Desayno junto a la torre del castillo de Nagahama, primer bastión del famoso Toyotomi Hieyasu, cuando sólo era un general rebelde. Los cuervos me miran e increpan con sus impertinentes graznidos mientras descanso sobre un banco de “Fuji color”(フジコラ) acompañado por una maquina de refrescos de coca cola, junto a un decrépito puesto de comida rápida. Cuelgan junto a las persianas oxidadas las descoloridas tablillas con el menú y los precios. Consigo entender algunos de los platos achinando los ojos y leyendo uno por uno los caracteres.-Bolitas de pulto…arroz con curri…

Alcanzo el final de la orilla oriental del lago tras la ascensión de unas colinas rematadas por un estrecho túnel aplastado por la maleza y las tinieblas del bosque. Paso por las calles de una pequeña villa y veo a través de las ventanas de un colegio que no hay niños sentados en clase. Antes de cambiar de rumbo y viajar hacia el sur. Junto a unos campos de arroz inundados, me saluda un grupo de moteros mientras disfrutan de la sinuosa carrera del norte de Shiga.

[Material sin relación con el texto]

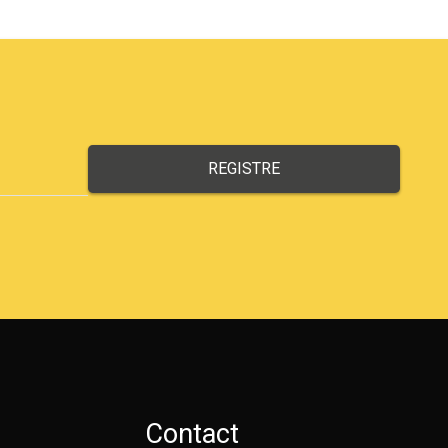
Contact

El camino está salpicado de negocios abandonados, con las ventanas rotas, los muros mohosos, musgo creciendo frente a las puertas y los tejados a punto de caerse entre las paredes. Paro a ver como pescan en sus barcas y continuo por una carretera secundaria que da puntadas a un manto de árboles que llegan hasta el agua.  Son las 12 del mediodía y llego muy temprano a donde tenía pensado pasar la noche. Se nota que no hubo ningun contratiempo. Escudriño mi mapa y con la moral por las nubes me planteo tirar hasta cerca de Kyoto. Pero al pasar por Makino un cartel que dice “Makino sunny beach camping” que por su aspecto cumple con mis expectativas de higiene corporal, ya me va haciendo falta una ducha, me hace cambiar de idea. Mis oraciones fueron escuchadas y me doy una ducha de 5 gloriosos minutos tras introducir varias monedas de 100 yenes, descubro los placeres del retrete estilo japonés, que no es lo mismo que un retrete japonés estilo occidental, y el cansancio hizo que lo que quedaba de día fuese un suspiro.

Domingo 16 de Noviembre.

A las dos y media de la mañana me despierta la lluvia. Con mi mejor pijama, armado con mis chanclas de goma y mi linterna de manivela. Resguardo mi bici bajo el techo del lavadero regresando a mi lecho no sin antes asegurarme de que no hay charcos junto a la tienda. Al día siguiente aun lloviznaba. Corrí hasta recepción a pedir con mi mejor japones una azada para asegurar que no se acumulase agua bajo mi tienda, y a notificarles que hoy sería mi primera jornada de descanso. No pude hacer mucho más que leer un manga medio empapado que me encontré bajo un árbol, hablar con un señor muy raro que paseaba su perro y contemplar como se van yendo los demás campistas, desde un banco frente a los baños. Por la tarde, la mejoría del tiempo permite que disfrute de andar en bici sin mi pesado equipaje. Otra actividad fascinante fue sacar punta a mi diminuto lápiz de IKEA gastado de actualizar el diario. En resumen, que no olvidaré fácilmente este día.